On This Day: Former Leader Of Guatemala Found Guilty Of Genocide


General Efraín Ríos Montt, the former military dictator who ruled Guatemala during its civil war, was found guilty of genocide by a Guatemalan court on this day, May 10, in 2013. He was sentenced to 80 years in prison.

General Ríos Montt was convicted on charges of genocide and crimes against humanity for human rights violations committed by the Guatemalan military under his command as an army general during the Guatemalan Civil War (1960-1996). The death toll is thought to be in the hundreds of thousands, including up to 200,000 Guatemalans killed or missing. The former army officer was convicted of ordering genocide against the Ixil Maya population during the war. The co-defendant José Mauricio Rodríguez Sánchez, who served as the director of intelligence during that period, was acquitted of both charges during that same trial.

The tribunal heard testimony from more than 100 witnesses over the previous five weeks, including military experts, psychologists, and Ixil Indian survivors who told stories of how their families were murdered and their villages wiped out by General Ríos Montt’s forces.

“We are completely convinced of the intent to destroy the Ixil ethnic group,” said Judge Yasmín Barrios, who read an hour-long summary of the ruling by a panel of three judges, according to a report by the New York Times.

“The judge said that as the commander in chief of Guatemala’s armed forces, the general knew about the systematic massacres of Ixil villagers living in hillside hamlets in El Quiché department and did nothing to stop them or the aerial bombardment of the refugees who had fled to nearby mountains. The crowd packed into the courtroom was quiet for much of Judge Barrios’s reading. But cries of ‘Justicia! Justicia!’ erupted when she pronounced the lengthy sentence and ordered General Ríos Montt to begin serving it immediately.”

The Guatemalan Civil War saw the government of Guatemala and its military and paramilitary forces fight against leftist guerrilla groups. In 1968, the Guatemalan army began slaughtering the Ixil Mayan population, which led to the widespread extermination of Mayan villages in what was often called the “Silent Holocaust.” 500,000 to 1.5 million civilians fled to other countries or were internally displaced during the violence, in one of the bloodiest military dictatorships in Latin American history.

The death toll in Guatemala from its military dictatorship exceeded that of other Cold War dictatorships and civil wars in the region, including El Salvador, Nicaragua, Argentina, and Chile. The Times reported that after Gen. Ríos Montt came to office in a military coup in 1982, the civil war became one of the most violent conflicts in modern history.
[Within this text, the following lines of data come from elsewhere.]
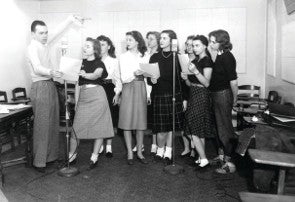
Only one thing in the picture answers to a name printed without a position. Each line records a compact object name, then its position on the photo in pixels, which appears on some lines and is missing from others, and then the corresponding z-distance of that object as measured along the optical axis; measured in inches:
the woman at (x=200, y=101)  139.2
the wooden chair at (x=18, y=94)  217.9
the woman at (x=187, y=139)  171.9
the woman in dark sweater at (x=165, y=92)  152.9
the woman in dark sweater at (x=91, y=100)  148.9
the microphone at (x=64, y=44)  132.1
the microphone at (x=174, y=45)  136.4
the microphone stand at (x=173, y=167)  147.3
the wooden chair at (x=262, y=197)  71.8
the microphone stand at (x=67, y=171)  144.9
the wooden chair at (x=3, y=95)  204.6
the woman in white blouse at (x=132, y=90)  155.5
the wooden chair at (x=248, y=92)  203.5
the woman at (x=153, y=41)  167.2
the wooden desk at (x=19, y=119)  135.9
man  149.0
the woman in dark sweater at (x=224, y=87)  137.9
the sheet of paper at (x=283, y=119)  112.1
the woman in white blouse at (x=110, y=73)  163.5
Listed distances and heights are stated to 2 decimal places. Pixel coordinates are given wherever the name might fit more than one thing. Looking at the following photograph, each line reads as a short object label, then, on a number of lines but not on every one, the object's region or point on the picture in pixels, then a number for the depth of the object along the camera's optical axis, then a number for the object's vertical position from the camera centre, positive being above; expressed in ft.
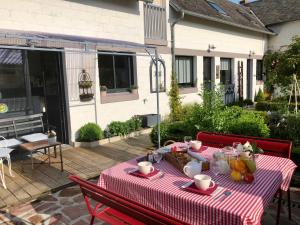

“The villages of the Mayan highlands endured the worst of the army’s brutality in the early 1980s, the darkest period of Guatemala’s 36-year civil war. During much of the 17 months of General Ríos Montt’s rule, the army intensified a scorched-earth policy to flush out leftist guerrillas fighting from the hills. In the cities, security forces had identified labor and student leaders as enemies of the state and snatched them off the street to be killed or disappeared. But the military campaigns against the Mayan communities did not bother to select their targets. Military planning documents simply described all the Ixil as guerrilla supporters.”

Guatemala’s government was supported by the United States from 1982 onward as part of U.S. foreign policy during the Cold War, and Gen. Ríos Montt had close ties to the U.S. under the Reagan Administration. A secret cable by the Central Intelligence Agency (CIA), put online by National Security Archive’s page on Guatemala, mentions the genocidal intent and ideology of the Guatemalan armed forces under General Ríos Montt, and warns of atrocities.

“The well-documented belief by the army that the entire Ixil Indian population is pro-EGP has created a situation in which the army can be expected to give no quarter to combatants and non-combatants alike.”

Another secret memorandum from the U.S. State Department stored in the Archive, dated March 29, 1968, and authored by Viron Vaky, at that time serving on the State Department’s Policy Planning Council, was even more brutally honest.

“This is not only because we have concluded we cannot do anything about it, for we never really tried. Rather we suspected that maybe it is a good tactic, and that as long as Communists are being killed it is alright. Murder, torture and mutilation are alright if our side is doing it and the victims are Communists.”

Though the verdict would later be overturned, Ríos Montt’s sentence was considered a landmark case of international significance for the victims of genocide. A retrial began earlier this year, though his health was determined to be too fragile for him to attend the court sessions.